New AI-Analysis for Materials
FHI researchers have developed a new analysis method "ARISE" for materials based on the use of artificial intelligence. Today, the research report by Andreas Leitherer, Angelo Ziletti and Luca M. Ghiringhelli is published in the journal Nature Communications.
"ARISE is a big step forward," says physicist Andreas Leitherer, explaining the results of his four-year doctoral research at the NOMAD Laboratory and within the BiGmax research network. The new method for identifying crystal structures, which is based on the AI method "Bayesian Deep Learning," can be used to study more than a hundred different materials. Because of the program's learning ability, it can also recognize irregular single- and polycrystalline systems, from both synthetic and experimental sources.
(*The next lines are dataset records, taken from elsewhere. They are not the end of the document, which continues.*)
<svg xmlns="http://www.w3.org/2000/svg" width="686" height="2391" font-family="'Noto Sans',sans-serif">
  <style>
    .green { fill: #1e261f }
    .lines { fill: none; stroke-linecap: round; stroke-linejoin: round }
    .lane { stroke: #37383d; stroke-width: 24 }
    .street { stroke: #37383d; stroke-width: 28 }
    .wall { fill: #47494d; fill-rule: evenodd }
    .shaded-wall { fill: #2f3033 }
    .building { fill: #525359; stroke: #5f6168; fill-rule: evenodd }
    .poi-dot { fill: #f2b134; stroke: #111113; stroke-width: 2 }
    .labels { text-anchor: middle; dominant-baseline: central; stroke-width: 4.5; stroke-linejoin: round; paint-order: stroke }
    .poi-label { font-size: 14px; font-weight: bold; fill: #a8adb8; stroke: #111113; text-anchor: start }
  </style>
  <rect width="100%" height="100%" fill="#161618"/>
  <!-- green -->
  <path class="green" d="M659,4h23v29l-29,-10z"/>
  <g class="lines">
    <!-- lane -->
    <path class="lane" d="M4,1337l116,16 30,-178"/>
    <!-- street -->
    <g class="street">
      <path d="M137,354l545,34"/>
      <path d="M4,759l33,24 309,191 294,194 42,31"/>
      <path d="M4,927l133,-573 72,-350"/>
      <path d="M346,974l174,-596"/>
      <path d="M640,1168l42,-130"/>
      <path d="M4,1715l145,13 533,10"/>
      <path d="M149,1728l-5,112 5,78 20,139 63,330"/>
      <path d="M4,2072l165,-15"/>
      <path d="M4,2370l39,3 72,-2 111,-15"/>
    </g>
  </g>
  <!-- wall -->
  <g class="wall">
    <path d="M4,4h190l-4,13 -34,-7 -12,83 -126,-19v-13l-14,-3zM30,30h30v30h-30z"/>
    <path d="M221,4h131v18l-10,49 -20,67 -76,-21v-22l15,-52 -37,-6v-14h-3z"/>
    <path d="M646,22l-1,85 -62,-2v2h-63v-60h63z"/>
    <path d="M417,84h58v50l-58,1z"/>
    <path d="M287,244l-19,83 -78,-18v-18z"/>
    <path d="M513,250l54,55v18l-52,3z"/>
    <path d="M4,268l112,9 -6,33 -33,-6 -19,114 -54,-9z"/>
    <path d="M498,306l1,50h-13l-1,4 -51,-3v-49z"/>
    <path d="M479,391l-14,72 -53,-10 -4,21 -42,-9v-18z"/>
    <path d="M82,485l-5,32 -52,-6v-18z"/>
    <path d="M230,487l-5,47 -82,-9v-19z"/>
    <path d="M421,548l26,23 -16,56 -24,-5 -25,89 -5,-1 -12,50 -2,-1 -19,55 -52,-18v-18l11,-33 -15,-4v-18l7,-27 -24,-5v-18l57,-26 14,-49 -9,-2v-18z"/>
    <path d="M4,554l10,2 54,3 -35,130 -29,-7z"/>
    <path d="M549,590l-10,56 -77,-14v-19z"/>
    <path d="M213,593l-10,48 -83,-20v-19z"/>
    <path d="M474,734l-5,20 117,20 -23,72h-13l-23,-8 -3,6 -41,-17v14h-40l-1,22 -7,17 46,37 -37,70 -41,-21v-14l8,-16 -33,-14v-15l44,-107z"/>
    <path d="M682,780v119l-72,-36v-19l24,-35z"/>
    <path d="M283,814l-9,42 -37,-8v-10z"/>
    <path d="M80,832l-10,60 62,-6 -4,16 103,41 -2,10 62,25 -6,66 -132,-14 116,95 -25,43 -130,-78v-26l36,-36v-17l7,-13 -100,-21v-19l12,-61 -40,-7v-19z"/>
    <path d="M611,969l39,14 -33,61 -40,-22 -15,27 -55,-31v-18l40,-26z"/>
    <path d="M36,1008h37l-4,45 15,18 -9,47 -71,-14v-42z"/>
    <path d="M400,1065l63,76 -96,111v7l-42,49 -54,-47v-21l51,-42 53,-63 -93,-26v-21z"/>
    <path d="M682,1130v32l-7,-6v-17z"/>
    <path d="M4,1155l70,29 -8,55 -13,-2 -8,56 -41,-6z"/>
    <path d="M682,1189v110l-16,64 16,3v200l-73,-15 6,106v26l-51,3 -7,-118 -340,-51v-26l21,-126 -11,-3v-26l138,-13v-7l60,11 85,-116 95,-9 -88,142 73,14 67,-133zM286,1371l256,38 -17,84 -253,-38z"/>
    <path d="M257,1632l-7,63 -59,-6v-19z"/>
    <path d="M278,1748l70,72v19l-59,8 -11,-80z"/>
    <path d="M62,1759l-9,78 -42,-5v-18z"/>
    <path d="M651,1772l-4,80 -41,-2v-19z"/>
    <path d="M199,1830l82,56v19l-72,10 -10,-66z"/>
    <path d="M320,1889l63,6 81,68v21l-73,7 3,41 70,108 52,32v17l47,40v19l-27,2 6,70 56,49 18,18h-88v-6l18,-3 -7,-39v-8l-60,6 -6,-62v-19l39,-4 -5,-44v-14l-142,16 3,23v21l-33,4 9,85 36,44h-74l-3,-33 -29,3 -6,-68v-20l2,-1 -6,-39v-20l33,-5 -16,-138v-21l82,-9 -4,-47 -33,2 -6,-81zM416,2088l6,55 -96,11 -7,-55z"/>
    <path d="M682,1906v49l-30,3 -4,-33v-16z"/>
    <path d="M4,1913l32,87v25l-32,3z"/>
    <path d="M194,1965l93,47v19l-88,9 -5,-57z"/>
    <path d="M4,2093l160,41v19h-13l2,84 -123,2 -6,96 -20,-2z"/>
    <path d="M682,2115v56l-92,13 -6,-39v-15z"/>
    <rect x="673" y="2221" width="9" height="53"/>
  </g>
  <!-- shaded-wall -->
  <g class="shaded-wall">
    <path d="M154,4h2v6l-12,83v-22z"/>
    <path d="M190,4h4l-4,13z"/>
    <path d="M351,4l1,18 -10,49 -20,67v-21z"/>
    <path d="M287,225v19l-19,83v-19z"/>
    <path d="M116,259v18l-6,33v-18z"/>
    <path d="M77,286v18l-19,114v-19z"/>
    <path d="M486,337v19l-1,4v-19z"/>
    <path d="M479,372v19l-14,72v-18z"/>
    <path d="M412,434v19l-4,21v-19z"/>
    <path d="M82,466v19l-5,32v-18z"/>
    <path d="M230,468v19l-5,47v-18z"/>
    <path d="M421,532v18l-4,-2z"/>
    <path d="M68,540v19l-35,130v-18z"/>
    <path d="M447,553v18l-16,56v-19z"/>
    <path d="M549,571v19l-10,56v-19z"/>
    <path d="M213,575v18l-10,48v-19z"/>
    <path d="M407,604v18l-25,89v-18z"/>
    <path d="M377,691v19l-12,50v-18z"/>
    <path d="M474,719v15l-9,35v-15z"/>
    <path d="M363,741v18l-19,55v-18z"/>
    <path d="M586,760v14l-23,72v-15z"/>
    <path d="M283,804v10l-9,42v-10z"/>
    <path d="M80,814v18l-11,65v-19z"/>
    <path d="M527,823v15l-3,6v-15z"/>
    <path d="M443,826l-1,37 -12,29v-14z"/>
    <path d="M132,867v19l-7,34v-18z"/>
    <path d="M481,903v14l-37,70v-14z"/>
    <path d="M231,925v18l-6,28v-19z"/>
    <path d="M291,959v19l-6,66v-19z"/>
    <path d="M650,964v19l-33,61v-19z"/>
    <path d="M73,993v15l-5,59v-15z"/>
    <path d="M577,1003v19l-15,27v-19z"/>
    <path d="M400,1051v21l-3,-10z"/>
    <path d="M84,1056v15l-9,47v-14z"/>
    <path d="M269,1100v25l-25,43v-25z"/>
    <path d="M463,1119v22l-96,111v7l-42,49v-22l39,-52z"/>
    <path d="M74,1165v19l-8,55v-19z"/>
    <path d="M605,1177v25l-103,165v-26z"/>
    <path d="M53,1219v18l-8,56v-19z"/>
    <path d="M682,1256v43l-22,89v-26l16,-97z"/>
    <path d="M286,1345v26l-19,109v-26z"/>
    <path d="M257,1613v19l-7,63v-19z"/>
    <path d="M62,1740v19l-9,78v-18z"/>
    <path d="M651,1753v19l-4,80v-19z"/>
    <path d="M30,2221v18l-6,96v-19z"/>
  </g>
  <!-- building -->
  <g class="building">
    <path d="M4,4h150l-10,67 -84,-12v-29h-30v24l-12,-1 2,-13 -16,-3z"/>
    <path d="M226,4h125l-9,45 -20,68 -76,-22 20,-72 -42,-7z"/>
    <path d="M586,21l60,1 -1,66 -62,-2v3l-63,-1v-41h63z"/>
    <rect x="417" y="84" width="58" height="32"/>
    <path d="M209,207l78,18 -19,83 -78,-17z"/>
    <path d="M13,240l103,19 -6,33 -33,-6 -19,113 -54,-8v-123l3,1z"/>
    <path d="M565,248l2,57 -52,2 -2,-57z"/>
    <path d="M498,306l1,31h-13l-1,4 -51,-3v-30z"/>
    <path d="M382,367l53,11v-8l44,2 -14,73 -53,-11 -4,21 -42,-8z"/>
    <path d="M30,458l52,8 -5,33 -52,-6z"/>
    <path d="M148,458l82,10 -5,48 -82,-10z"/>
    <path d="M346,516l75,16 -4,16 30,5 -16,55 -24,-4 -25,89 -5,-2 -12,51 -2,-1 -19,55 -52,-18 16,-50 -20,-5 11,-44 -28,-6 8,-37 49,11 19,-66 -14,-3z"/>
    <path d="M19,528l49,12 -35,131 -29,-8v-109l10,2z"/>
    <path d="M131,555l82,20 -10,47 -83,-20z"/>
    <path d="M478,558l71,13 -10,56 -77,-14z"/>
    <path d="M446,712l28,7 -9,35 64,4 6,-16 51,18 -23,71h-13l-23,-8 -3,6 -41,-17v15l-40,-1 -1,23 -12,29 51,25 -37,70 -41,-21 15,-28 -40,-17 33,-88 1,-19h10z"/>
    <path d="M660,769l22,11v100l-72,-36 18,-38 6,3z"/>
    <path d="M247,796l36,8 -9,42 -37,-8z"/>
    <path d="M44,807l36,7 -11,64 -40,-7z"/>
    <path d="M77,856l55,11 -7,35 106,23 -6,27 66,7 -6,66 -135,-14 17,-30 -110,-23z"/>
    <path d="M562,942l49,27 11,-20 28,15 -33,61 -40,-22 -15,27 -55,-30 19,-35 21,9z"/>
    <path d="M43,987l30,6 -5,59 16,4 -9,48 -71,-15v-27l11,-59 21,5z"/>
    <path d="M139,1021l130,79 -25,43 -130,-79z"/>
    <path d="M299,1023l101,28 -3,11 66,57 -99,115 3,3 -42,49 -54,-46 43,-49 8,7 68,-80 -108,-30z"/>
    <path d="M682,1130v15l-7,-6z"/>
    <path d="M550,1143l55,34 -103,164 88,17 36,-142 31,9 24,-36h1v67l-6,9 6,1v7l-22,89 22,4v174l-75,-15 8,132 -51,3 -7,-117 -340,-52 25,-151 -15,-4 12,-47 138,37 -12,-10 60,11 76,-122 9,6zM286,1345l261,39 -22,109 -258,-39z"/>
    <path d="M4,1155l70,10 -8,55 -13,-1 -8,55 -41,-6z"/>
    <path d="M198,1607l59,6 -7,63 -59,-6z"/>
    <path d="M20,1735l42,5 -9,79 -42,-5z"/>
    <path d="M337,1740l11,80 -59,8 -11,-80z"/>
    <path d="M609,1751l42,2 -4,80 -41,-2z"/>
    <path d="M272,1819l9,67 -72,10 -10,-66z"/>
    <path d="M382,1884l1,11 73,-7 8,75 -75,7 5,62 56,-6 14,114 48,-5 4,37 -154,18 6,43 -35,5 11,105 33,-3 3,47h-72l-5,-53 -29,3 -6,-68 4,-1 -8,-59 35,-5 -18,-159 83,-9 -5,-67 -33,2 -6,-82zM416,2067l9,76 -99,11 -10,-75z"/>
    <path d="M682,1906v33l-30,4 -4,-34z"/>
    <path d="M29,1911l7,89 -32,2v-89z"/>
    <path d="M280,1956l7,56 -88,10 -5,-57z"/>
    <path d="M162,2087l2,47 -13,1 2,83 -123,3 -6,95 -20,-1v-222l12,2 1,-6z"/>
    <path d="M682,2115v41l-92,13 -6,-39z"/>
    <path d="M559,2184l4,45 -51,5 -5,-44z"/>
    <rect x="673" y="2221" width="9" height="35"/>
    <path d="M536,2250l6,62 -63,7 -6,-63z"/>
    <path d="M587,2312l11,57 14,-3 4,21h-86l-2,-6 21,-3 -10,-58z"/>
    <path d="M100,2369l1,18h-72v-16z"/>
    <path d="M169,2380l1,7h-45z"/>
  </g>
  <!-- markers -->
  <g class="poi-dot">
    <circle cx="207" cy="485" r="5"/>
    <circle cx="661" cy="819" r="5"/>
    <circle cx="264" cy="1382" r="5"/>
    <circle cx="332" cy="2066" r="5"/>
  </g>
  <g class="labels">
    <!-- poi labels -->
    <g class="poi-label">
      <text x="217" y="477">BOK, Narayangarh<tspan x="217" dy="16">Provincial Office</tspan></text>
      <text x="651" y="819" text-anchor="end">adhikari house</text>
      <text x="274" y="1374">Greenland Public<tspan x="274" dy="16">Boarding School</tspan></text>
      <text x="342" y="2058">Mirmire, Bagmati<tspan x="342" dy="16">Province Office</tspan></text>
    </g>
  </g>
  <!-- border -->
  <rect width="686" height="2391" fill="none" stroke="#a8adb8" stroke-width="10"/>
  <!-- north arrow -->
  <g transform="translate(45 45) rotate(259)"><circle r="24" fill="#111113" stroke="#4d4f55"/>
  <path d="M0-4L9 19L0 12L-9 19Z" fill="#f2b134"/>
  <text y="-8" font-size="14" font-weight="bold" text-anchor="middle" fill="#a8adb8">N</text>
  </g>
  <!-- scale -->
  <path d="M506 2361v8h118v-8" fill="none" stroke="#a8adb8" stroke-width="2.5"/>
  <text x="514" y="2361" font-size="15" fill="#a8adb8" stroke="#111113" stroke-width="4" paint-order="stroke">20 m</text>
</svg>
For example, it has been used in electron tomography experiments of metallic nanoparticles.
Furthermore, defects such as grain boundaries can be characterized, which is of relevance, for example, to industrial steel, the use of which is firmly embedded in our everyday lives. Interesting is also the use in two-dimensional materials like graphene or one-dimensional systems like carbon nanotubes. The program, which can be learned and expanded, can be used to recognize previously hidden patterns in databases, promising digital storage media and also in the production of solar cells," explains Andreas Leitherer. ARISE is to be further developed in the coming years.